The pattern is seen even in a contemporary parallel. In the 1920's, when materialism was all the rage in American society, leaders were predicting immediate, constant, and widespread prosperity ("a chicken in every pot and two cars in every garage!"). Then, through shaky economic policies, massive inflation, too much trust in the system and downright bad choices, the U.S. ushered in a world-wide Great Depression. Ten years ago, with materialism again on the rise, life-long prosperity seemed undoubtedly in our grasp. Now, through all the bad choices mentioned above repeated again, we seem to be on the brink of a Second Greater Depression.

It is possible that this is one reason why Christ told us to become like little children, and why little children should be the model for humanity. Humanity should learn its lessons as children do, and should accept them with finality. All our dark sins and sad mistakes are repeated through this general failing to learn our lessons. If, upon entering the confessional, I say "Bless me, Father, for I have sinned..." and repeat the same sins that I committed last time, I can optimistically say that I have, at least, not added any new ones; but the truth is, that I have not learned my lesson. In my un-childlike pride, I have failed to take to heart the realization of the damage sin has done to my soul, and so I have repeated it. Even if, by my human weakness, I fall again into these sins, I must at least have a "firm purpose of amendment," an active intention to eradicate those sins from my activities.
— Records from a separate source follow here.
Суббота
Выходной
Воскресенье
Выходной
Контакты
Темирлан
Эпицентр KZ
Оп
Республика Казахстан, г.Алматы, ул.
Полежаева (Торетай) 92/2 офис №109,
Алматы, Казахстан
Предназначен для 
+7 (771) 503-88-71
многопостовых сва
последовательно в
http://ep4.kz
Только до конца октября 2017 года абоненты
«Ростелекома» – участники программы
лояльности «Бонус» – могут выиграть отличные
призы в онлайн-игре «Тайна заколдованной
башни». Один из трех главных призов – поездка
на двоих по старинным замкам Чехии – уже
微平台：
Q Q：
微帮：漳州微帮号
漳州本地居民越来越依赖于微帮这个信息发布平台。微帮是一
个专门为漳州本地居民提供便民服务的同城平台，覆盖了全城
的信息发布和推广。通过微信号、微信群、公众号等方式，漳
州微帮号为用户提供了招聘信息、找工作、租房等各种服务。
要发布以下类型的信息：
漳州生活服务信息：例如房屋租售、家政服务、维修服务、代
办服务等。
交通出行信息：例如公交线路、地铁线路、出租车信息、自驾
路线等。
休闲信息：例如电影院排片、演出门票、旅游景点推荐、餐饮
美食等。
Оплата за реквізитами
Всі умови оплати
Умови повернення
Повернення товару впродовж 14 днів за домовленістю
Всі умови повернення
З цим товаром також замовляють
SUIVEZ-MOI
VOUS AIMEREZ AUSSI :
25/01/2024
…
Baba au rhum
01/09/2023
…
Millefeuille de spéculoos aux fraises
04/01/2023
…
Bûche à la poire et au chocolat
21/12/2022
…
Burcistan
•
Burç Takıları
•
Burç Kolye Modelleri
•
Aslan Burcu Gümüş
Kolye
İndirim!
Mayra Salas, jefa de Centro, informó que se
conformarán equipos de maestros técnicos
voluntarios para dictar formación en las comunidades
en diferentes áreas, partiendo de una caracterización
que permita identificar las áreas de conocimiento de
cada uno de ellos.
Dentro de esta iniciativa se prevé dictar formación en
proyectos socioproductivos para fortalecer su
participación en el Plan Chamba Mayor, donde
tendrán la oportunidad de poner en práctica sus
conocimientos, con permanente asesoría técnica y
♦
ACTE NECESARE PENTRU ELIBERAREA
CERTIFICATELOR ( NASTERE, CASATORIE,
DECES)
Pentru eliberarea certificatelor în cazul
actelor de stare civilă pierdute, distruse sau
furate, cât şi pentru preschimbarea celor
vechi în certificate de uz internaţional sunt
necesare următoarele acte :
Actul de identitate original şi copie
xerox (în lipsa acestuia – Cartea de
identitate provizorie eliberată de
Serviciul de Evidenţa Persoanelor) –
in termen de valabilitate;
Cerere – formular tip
Young adults can be particularly prone to the temptation to ignore or not to learn lessons, though by far they are not the only class subject to this temptation. Young and old have clashed again and again through history, generally because the young have failed to learn the lessons of their fathers. In believing themselves to be adults, on their own independent ground, youths can be tempted to cast aside the lessons their fathers learned before them. Consequently, new generations frequently repeat the mistakes of their predecessors, and the result is the Neo-Puritans and Neo-Pagans that have arisen in our day. It is time for young adults to recognize that the lessons of the past are better preparation for the future than inexperience. We must drink deeply of the lessons of our fathers, that we may learn better the lessons of our own experience, and pass them on, rich and full, to the next generation. We must learn to learn our lessons with the simplicity of children; if we are burnt, we dare not touch the fire; if we stick our tongues to a cold steel post, we ought to know better than to ever do so again.


Aidan Mackey said...

I am an old follower of G.K. from Bedford, England & have just read the essay by Roseinfaith. Flavour of G.K. is very much there but the piece is important in its own right -even if G.K, being absent-minded, had omitted to be born! It has genuine worth and profundity --my thanks, and don't stop writing.
All blessings, Aidan Mackey

Ancient Greek Philosopher said...

I really like your analogy, RoseinFaith!

RoseinFaith said...

Thank you very much, Mr. Mackey. Your encouragement is very much appreciated, especially coming from such as you! I am deeply honored.
God Bless!

Love2Learn Mom said...


Tzard said...

Though I am no expert, I am fairly certain G.K. would never say "if you will pardon the pun".

He wrote an apology for puns, and never apologized for using them.

Otherwise a grand attempt. I agree that it stands up on it's own.